-- Job --
The records below hold a stretch from the line with "focal_35mm: 99" through the line with "exposure_s: 1/577"; return exactly those lines, ends included, and nothing more.

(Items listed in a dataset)
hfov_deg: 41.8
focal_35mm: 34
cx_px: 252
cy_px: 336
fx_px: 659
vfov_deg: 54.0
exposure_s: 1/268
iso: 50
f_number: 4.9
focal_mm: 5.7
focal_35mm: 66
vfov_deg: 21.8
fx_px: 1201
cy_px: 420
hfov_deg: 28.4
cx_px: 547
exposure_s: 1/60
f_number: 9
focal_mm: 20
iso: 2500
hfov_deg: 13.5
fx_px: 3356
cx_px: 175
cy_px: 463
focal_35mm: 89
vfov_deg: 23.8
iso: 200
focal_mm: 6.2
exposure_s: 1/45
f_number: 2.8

--

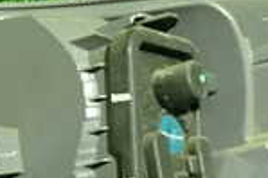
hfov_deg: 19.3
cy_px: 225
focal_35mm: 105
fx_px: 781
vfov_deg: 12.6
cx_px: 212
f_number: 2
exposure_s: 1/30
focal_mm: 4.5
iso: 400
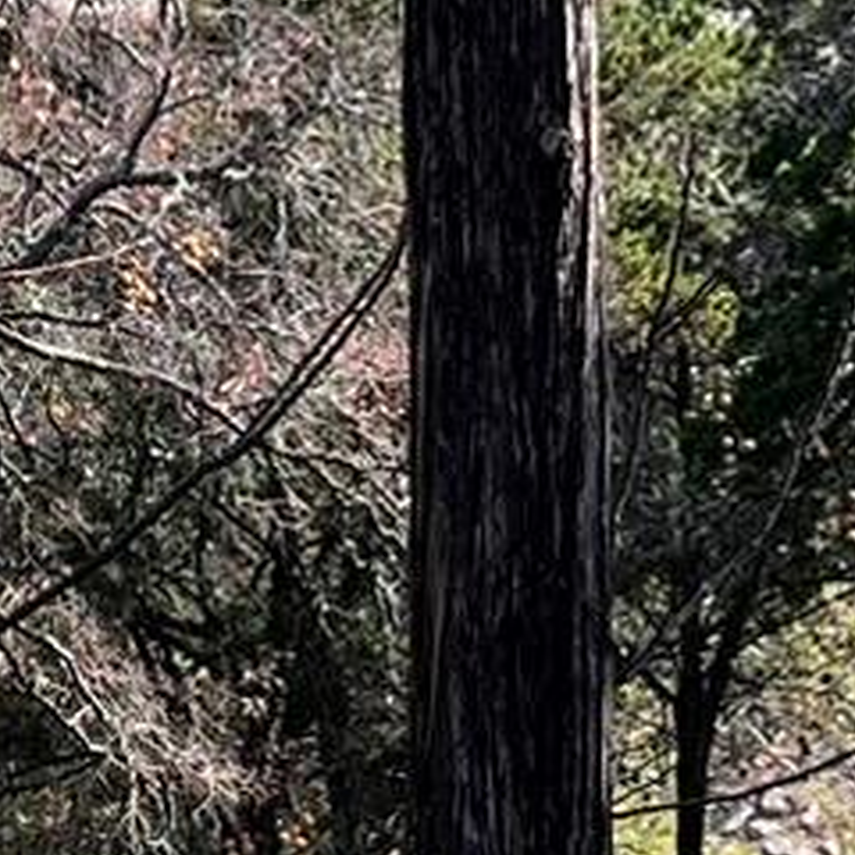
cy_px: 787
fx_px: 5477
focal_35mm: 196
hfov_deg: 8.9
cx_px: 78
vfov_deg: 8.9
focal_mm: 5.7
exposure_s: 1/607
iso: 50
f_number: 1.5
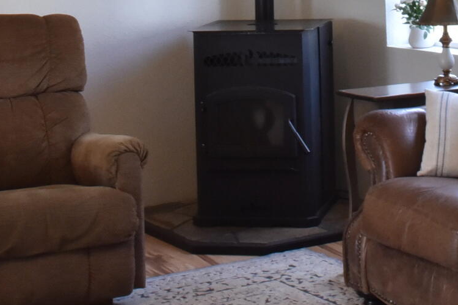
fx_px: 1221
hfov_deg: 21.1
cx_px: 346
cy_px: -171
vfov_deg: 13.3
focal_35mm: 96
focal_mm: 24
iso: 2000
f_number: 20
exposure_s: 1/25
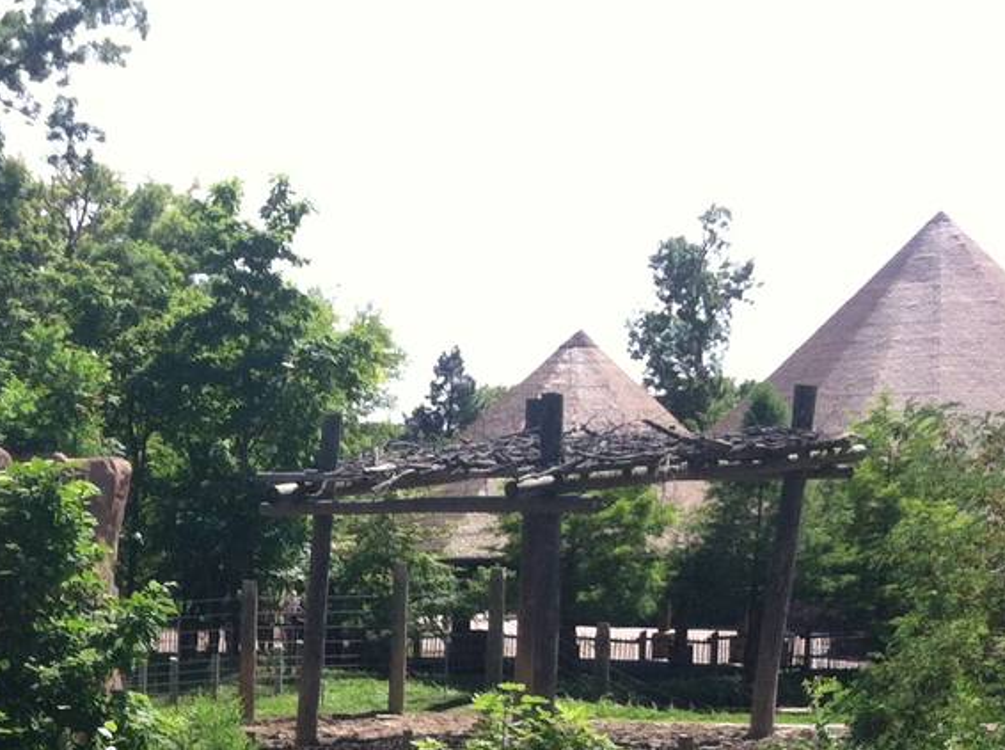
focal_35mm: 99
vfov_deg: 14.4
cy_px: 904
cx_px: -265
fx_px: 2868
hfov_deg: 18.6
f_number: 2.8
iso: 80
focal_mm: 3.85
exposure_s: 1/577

-- Answer to the exercise --
focal_35mm: 99
vfov_deg: 14.4
cy_px: 904
cx_px: -265
fx_px: 2868
hfov_deg: 18.6
f_number: 2.8
iso: 80
focal_mm: 3.85
exposure_s: 1/577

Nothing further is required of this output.